Sometimes I don't know what I am doing here.
Haven't asked to be born.
Haven't chose my parents, my birth date, my abilities...
I was just thrown into this world.
I am split between two personalities:
The personality that yesterday was coloring books
And the personality that wants to do something important tomorrow.
It is so strange.
It is like a competition.
One of the personalities wants to keep me on my old habits.
And the other wants to push me inside a world I still don't know very well.
Maybe that's why I can't push back my memories
And can't avoid having dreams about the future.
I wish I could be a child forever.
What I had to do when I was a child?
I'd wake up 6AM to watch Dragon Ball Z on TV.
Could draw, be free... Couldn't go out by myself, but that was my last worry.
And what do I have now?
I have homework, a bunch of chores...
I have business to take care of...
If I ever find trouble at school no one will defend me...
Have to take care of my grades too, that'd be nice...
I have lots of stuff people expect me to do. Like following social protocols.
Or being social.
Or doing something, just... not being stop.

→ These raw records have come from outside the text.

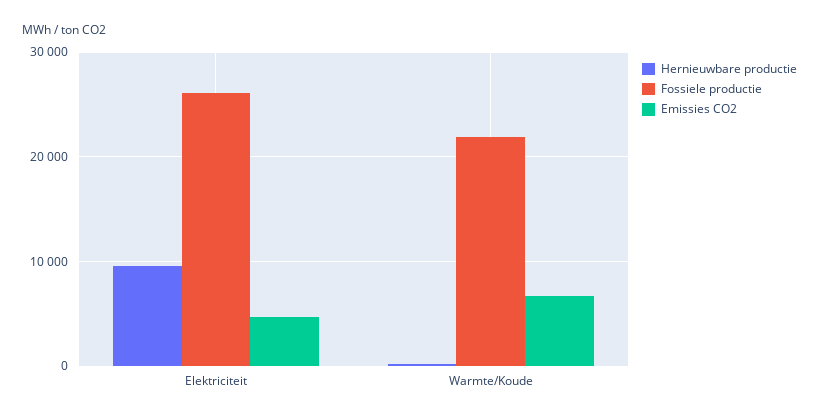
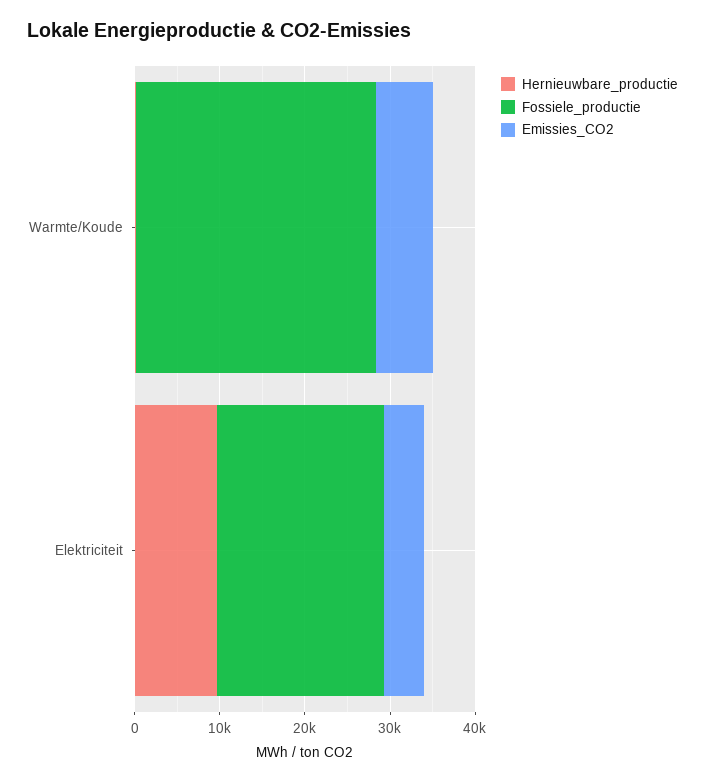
  {
    "Hernieuwbare productie": {
      "Elektriciteit": 10000,
      "Warmte/Koude": 0
    },
    "Fossiele productie": {
-     "Elektriciteit": 26000,
+     "Elektriciteit": 20000,
-     "Warmte/Koude": 22000
+     "Warmte/Koude": 28000
    },
    "Emissies CO2": {
      "Elektriciteit": 5000,
      "Warmte/Koude": 7000
    }
  }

It is like a windmill, you can't be stop.
Who knows what's ahead of me?
The things I haven't seen yet?
It is incredible how the future seems so far and so near at the same time.
But by now...
They are expecting results.
Life is expecting results.
I never thought I'd realize that. I need to have results.
When we are kids we want to grow up;
When we are grown ups we want to be kids.
Maybe someday I'll realize I'll be forever both.
Maybe that's the spirit of the thing...
Life is an eternal dilema.
No, life is a windmill. When we less expect, it throws us mercilessly into a completely different reality.